Конечно же, никакой не Егоров. Я ошибся, Фомин, фамилия Фомин, именно она, эта фамилия давала ту редкую возможность и желание сочетать, объединить эти два слова в единую кличку:
ФОМА-ЖИВОТНОВОД. ДА, ДА. Вне сомнения, именно Фомин.
Довольно долго сидел, добрыми чувствами провожая ту прекрасную минуту, подсказавшую так милостиво и просто, что могла навсегда затеряться в тайниках сознания. Там, выше, в черновике – рукописи поправлять не стану,- пусть останется ошибкой, которая так и осталась бы ошибкой, смело и уверенно выдаваемая мною за правду, за суть.
Очевидно, огонь на могиле неизвестного солдата – это единственно возможная мудрая дань наших живых сердец па мяти всех павших ради справедливости, ради продолжения жизни на Земле, ради нас, живущих ныне.
В общем, мы должны были спешить, но уходить сейчас просто так, оказывается, уже было поздно. Во всяком случае, так решило теперь наше двойное начальство: туман поднялся, и все как на ладони, дать две внушительные, насыщенные автоматные очереди с четким перерывом между ними – просто так, не по кому, с единственной лишь целью – заронить в сознание тех, за полотном, что мы будем и впредь резвиться. Давать знать о себе, и что у нас полно патронов, и всего чего хочешь, и поэтому мы, не задумываясь, тратим все налево и направо, лишь бы к нам не лезли, как когда-то по этому поводу сказывал наш светлейший князь Александр Невский. И после второй очереди, когда они уже привыкнут и будут ждать следующей демонстрации нашей мощи и бдительности, мы и намажем лыжи.
– Конечно, все это замечательно, однако мне-то сдается, мы только привлечем внимание к себе и, наоборот, поразбудим тех, кто все еще дремлет там пока,- не преминул высказаться я, на что мне ответили, что лошадь не Пушкин пристрелил и что все они давно попросыпались и теперь только и ждут, чтоб побыстрей в дома, в тепло.
– Там совсем не так тепло, как ты думаешь, я-то вчера там был и знаю.
– Может быть, им как-то дать знать, чтоб они не очень-то и обольщались насчет тепла,- предложил я.
Но все были какие-то злые, нервные и замахали на меня руками, сказав, что именно это им и пытались внушать сегодня ночью, но вот что из всего этого получилось. И вообще я заметил, что даже и сейчас-то со мной редко кто соглашается. Ну, да что там! В общем, мы повели себя так, как решило большинство, и тем, за полотном, думаю, было над чем поломать свои арийские башкенции.
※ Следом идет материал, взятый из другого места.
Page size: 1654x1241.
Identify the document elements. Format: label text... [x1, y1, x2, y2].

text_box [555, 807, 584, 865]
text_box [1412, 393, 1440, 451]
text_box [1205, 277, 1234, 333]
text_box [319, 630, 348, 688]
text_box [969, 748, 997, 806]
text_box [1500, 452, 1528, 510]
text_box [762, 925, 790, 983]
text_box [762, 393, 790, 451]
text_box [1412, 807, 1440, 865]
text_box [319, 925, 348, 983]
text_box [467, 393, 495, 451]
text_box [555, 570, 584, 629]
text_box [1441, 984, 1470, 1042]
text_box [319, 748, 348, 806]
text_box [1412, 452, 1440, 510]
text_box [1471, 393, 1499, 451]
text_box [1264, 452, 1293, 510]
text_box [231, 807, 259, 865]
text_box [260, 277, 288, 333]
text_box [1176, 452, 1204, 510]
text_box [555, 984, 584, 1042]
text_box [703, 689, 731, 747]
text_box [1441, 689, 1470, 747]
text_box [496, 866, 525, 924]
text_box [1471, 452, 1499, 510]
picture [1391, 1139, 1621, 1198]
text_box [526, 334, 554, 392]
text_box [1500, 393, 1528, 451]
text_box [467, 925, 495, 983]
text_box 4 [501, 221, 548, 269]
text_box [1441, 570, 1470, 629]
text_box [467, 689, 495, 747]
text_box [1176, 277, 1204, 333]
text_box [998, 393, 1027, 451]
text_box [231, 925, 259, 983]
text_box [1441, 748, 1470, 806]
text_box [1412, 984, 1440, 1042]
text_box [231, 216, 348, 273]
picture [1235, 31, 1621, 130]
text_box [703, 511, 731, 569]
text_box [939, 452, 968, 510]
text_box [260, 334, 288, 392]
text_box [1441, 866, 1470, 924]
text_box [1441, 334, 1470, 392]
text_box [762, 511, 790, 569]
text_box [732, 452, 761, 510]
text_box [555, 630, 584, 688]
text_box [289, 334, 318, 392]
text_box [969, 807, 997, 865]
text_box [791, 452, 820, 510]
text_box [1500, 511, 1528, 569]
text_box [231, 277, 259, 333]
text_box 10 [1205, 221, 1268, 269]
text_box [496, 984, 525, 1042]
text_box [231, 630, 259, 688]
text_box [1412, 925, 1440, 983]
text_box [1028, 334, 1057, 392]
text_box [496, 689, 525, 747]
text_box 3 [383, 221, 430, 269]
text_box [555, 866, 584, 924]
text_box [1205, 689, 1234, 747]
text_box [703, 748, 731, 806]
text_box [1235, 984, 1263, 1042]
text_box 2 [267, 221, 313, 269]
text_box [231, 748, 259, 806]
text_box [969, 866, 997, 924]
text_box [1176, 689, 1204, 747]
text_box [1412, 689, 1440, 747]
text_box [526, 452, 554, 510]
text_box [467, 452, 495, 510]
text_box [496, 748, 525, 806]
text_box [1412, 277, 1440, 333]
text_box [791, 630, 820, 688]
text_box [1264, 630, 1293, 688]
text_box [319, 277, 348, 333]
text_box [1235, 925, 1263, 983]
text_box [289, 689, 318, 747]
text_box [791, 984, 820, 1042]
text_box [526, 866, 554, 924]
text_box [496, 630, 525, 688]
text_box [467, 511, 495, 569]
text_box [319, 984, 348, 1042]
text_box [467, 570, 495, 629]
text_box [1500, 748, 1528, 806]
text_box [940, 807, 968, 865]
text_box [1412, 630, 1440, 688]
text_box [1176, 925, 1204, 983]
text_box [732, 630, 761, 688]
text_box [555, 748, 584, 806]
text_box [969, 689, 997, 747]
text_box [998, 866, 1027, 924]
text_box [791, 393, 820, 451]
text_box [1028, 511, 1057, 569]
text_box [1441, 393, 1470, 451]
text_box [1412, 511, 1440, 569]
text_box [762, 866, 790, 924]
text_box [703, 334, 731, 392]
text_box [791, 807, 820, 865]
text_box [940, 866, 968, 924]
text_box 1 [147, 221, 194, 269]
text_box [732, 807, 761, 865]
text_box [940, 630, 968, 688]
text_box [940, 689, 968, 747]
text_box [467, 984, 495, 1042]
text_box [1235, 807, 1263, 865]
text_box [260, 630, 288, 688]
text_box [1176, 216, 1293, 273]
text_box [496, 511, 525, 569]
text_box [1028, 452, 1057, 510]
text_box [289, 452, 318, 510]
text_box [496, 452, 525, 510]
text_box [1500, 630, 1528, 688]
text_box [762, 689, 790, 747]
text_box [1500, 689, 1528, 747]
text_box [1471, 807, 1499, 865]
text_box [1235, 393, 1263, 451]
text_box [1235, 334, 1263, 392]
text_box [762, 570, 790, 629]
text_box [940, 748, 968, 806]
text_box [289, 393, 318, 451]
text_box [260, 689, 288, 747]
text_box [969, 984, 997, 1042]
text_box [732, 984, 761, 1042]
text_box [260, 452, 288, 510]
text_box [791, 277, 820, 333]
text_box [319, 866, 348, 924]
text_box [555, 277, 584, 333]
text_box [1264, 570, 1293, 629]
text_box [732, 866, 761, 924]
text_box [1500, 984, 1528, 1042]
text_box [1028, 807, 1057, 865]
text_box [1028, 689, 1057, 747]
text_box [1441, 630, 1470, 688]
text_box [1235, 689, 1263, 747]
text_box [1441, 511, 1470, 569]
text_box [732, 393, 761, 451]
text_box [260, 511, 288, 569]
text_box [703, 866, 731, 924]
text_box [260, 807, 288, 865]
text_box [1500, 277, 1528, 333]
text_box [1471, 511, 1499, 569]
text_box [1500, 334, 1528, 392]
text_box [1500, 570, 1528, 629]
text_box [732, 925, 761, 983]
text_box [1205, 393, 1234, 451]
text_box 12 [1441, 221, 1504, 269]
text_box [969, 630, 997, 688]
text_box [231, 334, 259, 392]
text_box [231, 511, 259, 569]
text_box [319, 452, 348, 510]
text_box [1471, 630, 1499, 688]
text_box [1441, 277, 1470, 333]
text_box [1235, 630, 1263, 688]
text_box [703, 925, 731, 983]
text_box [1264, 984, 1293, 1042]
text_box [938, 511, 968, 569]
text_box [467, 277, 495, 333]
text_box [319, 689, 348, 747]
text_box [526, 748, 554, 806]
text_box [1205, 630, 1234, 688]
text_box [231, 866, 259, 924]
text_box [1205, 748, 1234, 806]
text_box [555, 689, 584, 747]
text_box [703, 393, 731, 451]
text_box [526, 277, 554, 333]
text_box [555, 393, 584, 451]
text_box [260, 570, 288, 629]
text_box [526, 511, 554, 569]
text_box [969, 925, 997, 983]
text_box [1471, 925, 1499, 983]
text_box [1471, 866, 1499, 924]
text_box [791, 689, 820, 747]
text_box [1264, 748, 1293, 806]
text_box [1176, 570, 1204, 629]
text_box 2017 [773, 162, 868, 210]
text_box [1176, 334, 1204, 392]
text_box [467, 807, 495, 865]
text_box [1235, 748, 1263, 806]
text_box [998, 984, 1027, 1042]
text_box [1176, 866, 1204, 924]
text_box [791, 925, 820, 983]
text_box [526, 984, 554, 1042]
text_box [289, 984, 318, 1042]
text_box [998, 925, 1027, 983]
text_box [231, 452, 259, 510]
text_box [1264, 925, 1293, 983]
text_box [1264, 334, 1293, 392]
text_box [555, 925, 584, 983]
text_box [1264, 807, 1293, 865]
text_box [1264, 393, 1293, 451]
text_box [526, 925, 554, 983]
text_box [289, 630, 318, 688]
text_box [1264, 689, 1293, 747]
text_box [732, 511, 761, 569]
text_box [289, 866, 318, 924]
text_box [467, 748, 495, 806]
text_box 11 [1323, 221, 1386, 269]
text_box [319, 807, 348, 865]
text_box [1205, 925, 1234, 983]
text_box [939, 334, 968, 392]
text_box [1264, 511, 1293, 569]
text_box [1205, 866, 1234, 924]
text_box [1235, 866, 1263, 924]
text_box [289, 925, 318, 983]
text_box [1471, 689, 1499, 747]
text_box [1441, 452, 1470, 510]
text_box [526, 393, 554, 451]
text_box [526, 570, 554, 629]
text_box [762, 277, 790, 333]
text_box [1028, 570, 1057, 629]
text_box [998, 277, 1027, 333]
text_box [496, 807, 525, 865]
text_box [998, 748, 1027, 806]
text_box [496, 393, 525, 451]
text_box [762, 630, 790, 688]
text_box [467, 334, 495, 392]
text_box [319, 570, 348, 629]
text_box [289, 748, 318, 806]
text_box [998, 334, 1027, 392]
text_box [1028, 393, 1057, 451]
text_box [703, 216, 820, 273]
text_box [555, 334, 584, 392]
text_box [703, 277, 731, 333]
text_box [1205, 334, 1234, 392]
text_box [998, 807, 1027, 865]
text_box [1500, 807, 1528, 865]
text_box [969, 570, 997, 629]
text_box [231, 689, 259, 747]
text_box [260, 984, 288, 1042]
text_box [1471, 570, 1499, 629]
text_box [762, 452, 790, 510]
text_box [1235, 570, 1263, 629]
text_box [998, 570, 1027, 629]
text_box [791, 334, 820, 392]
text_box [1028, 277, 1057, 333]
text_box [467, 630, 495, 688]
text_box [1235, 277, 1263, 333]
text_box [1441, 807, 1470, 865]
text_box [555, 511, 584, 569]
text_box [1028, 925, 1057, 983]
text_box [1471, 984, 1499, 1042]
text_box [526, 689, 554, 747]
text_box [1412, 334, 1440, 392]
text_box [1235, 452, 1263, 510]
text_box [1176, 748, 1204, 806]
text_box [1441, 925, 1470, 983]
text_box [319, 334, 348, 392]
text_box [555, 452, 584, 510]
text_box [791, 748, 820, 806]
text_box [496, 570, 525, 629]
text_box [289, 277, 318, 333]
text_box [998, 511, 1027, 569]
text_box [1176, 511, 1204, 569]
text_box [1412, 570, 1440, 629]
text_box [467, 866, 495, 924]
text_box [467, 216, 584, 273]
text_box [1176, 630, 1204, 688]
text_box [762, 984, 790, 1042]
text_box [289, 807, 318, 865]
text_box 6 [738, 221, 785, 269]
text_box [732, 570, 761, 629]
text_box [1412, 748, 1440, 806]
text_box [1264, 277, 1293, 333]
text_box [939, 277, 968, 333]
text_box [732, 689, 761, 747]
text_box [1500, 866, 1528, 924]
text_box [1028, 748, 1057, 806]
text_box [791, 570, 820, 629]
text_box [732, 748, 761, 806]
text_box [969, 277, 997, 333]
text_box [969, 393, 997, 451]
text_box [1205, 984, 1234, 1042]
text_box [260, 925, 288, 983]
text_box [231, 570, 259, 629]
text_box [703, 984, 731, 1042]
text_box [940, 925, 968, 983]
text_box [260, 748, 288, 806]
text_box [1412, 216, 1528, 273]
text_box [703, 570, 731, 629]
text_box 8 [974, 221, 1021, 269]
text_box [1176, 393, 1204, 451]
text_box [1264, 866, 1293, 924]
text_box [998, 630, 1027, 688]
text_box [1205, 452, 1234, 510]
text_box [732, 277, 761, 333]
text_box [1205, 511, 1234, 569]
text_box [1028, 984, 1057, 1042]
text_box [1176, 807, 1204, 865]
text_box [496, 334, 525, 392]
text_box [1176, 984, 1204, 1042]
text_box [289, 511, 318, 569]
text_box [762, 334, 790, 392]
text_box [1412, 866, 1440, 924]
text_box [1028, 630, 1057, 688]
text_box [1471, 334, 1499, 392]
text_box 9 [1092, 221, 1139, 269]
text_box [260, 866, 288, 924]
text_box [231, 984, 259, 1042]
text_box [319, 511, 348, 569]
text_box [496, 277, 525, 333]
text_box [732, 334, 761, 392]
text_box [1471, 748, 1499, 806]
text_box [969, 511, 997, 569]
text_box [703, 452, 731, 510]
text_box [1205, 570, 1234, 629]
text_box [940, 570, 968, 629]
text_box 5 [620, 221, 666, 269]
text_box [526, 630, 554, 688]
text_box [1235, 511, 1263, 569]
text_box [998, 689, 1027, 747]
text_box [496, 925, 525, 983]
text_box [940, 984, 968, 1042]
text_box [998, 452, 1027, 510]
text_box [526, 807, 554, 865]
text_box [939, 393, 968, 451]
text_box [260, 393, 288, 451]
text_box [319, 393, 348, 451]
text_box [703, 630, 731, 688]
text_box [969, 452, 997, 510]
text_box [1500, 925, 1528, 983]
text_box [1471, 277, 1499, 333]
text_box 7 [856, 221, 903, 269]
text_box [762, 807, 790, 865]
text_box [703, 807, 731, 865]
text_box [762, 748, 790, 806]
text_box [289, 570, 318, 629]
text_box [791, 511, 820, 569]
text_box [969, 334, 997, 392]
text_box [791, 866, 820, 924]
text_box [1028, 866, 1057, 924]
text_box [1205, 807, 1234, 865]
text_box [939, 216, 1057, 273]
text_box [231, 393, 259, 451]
Во всяком случае, после первой очереди они совсем попритихли и таращили, должно быть, глаза в нашу сторону, соображая: "Что это с ними там такое, откуда вдруг такая резвость?" Уж не помню, как мы реагировали на эту тишину, но то, что в нас самих стучало не тише и не меньше, чем в наших автоматах, когда мы начали вторую часть нашего профилактическо-воспитательного мероприятия – это я не забуду, кажется, никогда!
Все ходило ходуном, и, должно быть, лихорадка эта какими-то там биополями передалась автоматам, и все прозвучало мощно, внушительно и серьезно настолько, что даже подумалось: так, может быть, и уходить никуда не надо? Но этот миг бравады был лишь мигом настроения людей, которые знали, что они сейчас будут уходить, уйдут. Приказ есть приказ! Не выполнить его мы не могли.
Ничего нигде не обнаружив после второй очереди, мы из пробоины в стене большого амбара ринулись вниз, на снег и битый кирпич. До железнодорожного полотна метров двести, поди. Автомат, гранаты, диски и длинная шинель не помогали быстрому передвижению на животе, и все равно мы запросто могли соревноваться с легко бегущим человеком. Вскоре мы были у насыпи. Никогда бы не поверил, чтоб в человеке было столько воды: мы словно выскочили из бани, пот душил нас, мешал смотреть, говорить, дышать, соображать. Все мотали головами, чтоб хоть как-то сбить с себя это половодье. Стало жарко, и мы, как аллигаторы, клацали зубами, заглатывая воздух и хватая снег. Без команды все остановились; лежим, ничего не слыша, вздуваемся испорченными кузнечными мехами. Глаза вот-вот выда вит наружу. Благо кто-то предложил: если нас до сих пор не расстреляли – значит, мы не замечены и можем минуту, другую полежать, дух перевести, а то и на насыпь не вскарабкаемся – легкие разорвет на фиг. Уговаривать не пришлось, распластались. Лежим в полосах снега, рвем его ртами, дыша в его спасительную свежесть. В глазах то темно, то бешено мятущиеся сполохи серой массы насыпи. Вот она, голуба, в пяти метрах, низенькая какая-то, как скамейка.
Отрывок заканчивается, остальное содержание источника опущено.